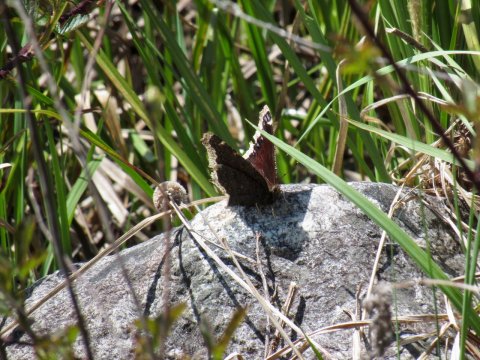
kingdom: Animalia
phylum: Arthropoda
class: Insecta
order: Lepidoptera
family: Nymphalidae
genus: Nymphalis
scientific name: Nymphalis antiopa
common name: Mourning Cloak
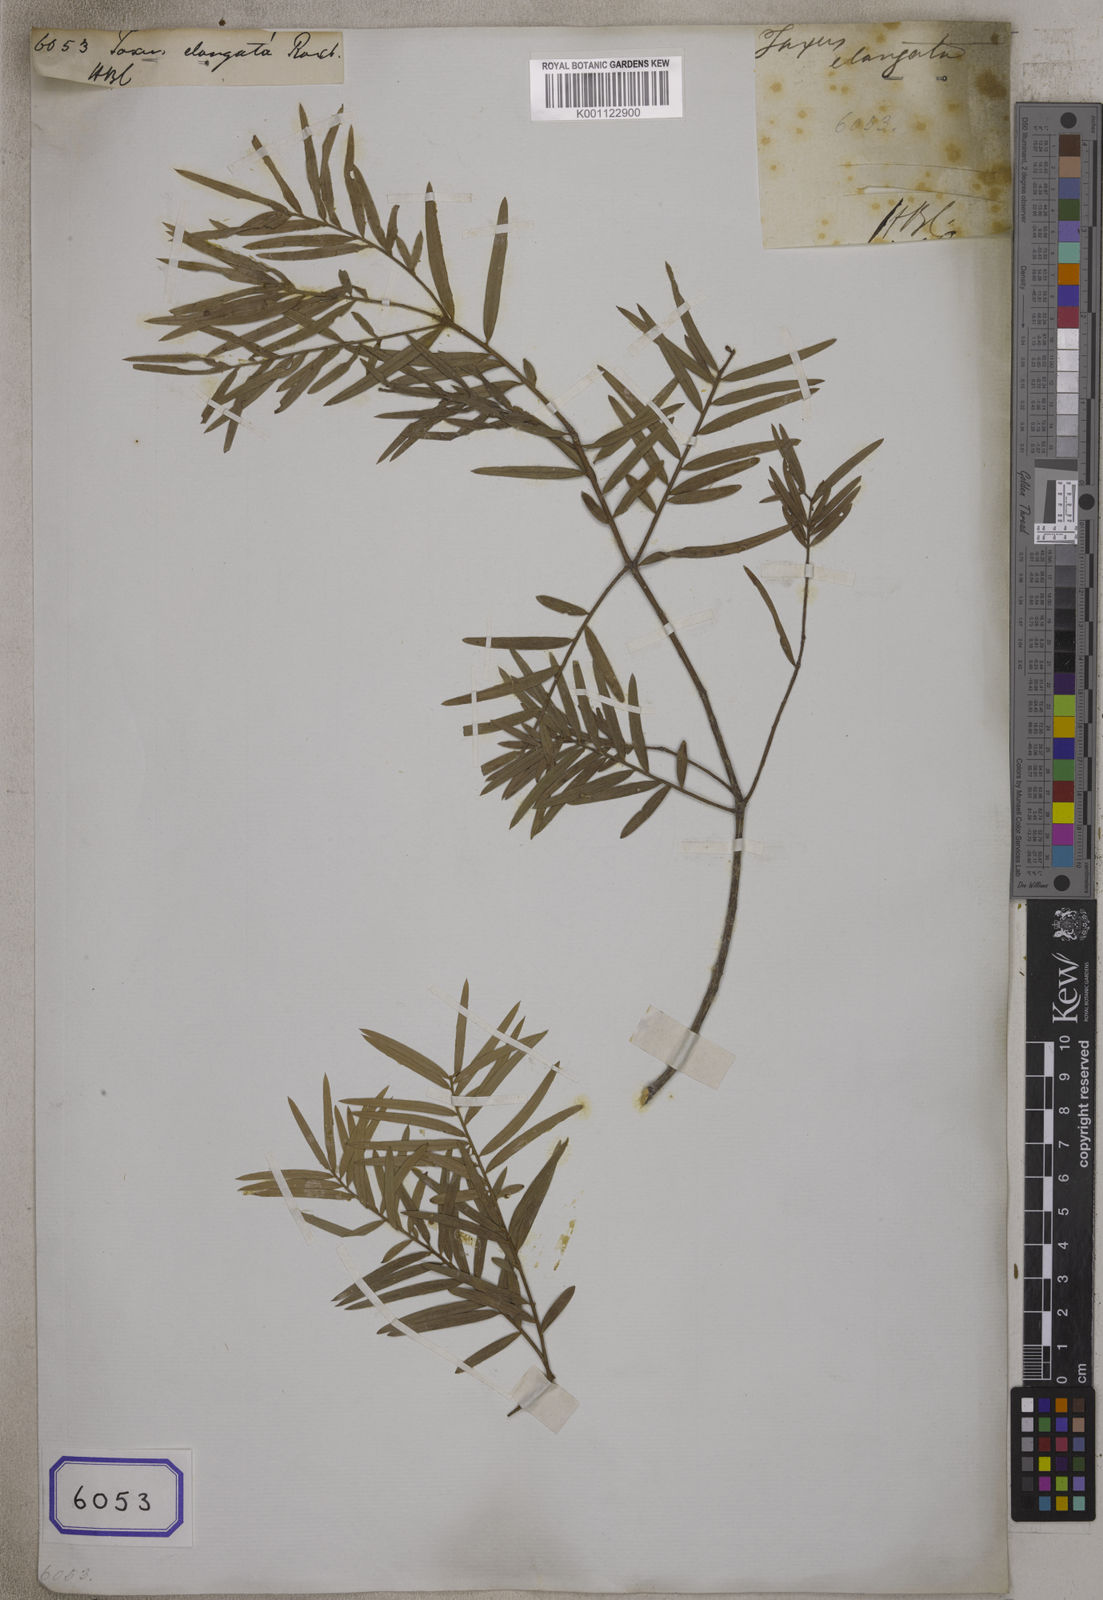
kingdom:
---
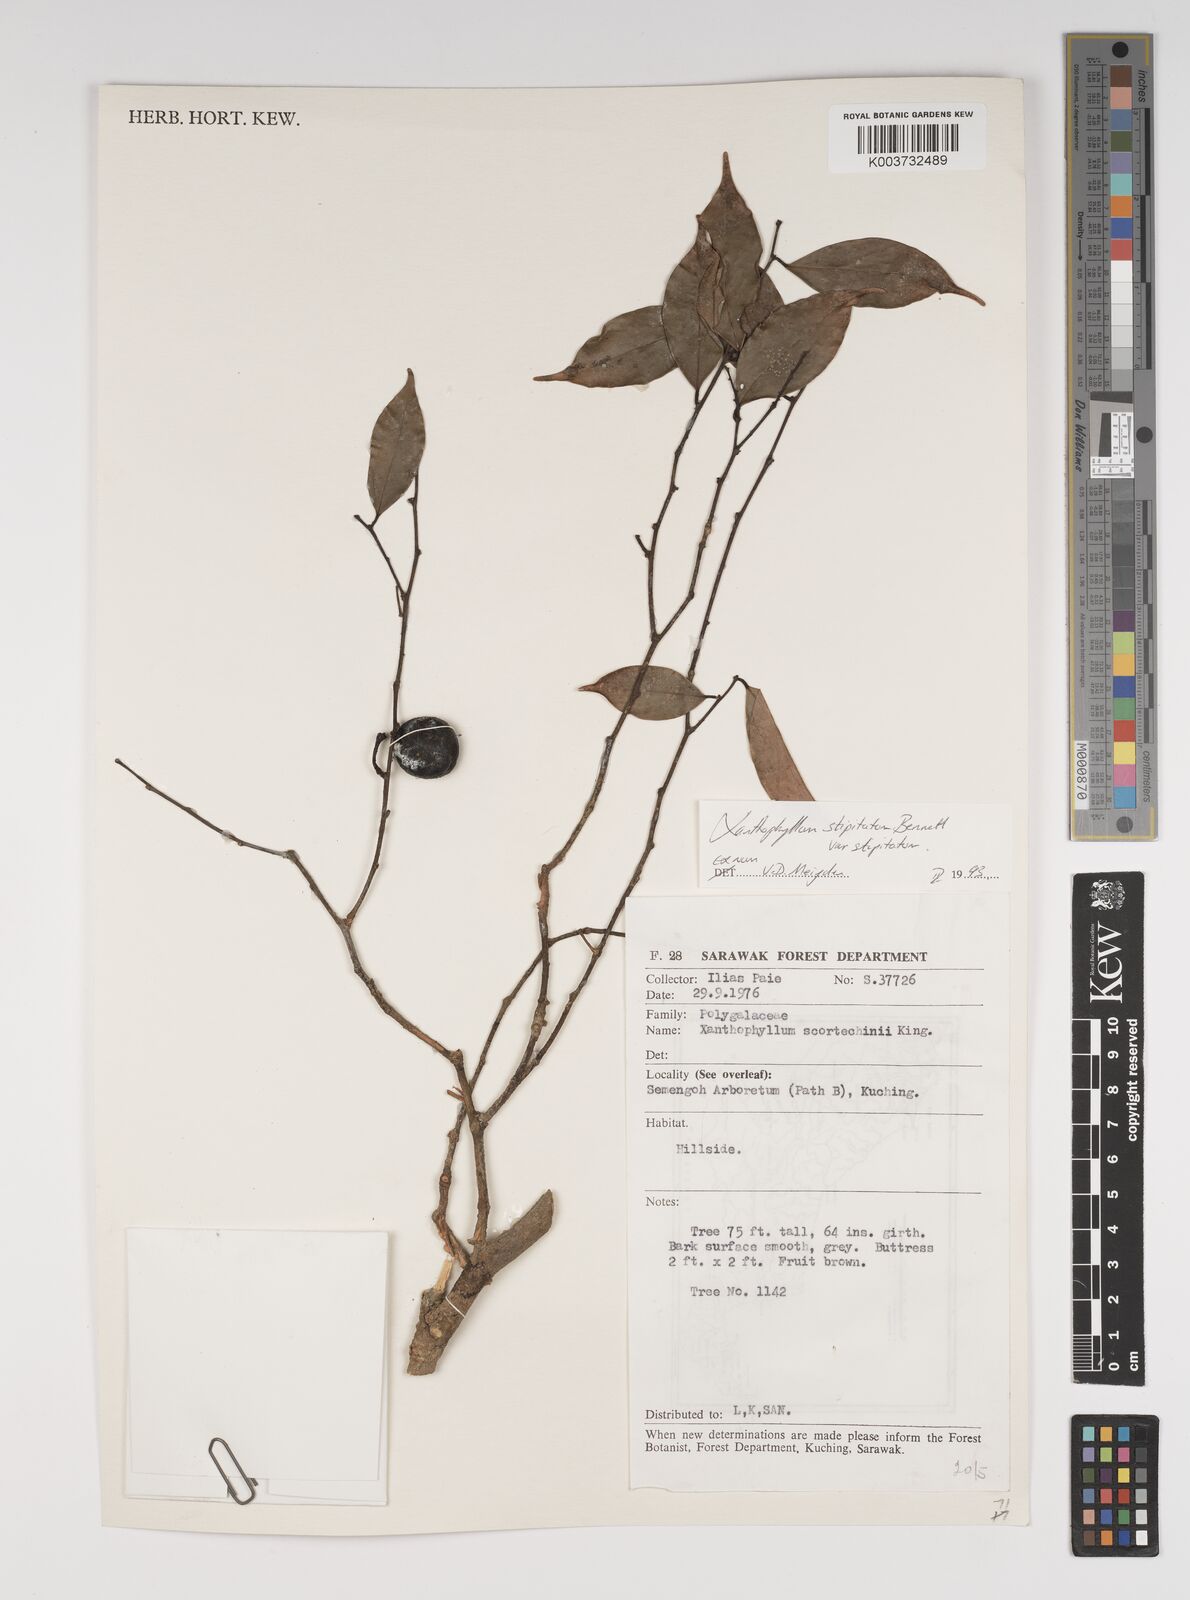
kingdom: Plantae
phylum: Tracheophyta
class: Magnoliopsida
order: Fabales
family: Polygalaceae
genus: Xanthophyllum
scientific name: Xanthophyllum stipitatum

_Set exercise_
Copy the entries starting at the line that contains "kingdom: Animalia" and ending with the line that contains "common name: Mourning Cloak", including both of those lines.

_Exercise response_
kingdom: Animalia
phylum: Arthropoda
class: Insecta
order: Lepidoptera
family: Nymphalidae
genus: Nymphalis
scientific name: Nymphalis antiopa
common name: Mourning Cloak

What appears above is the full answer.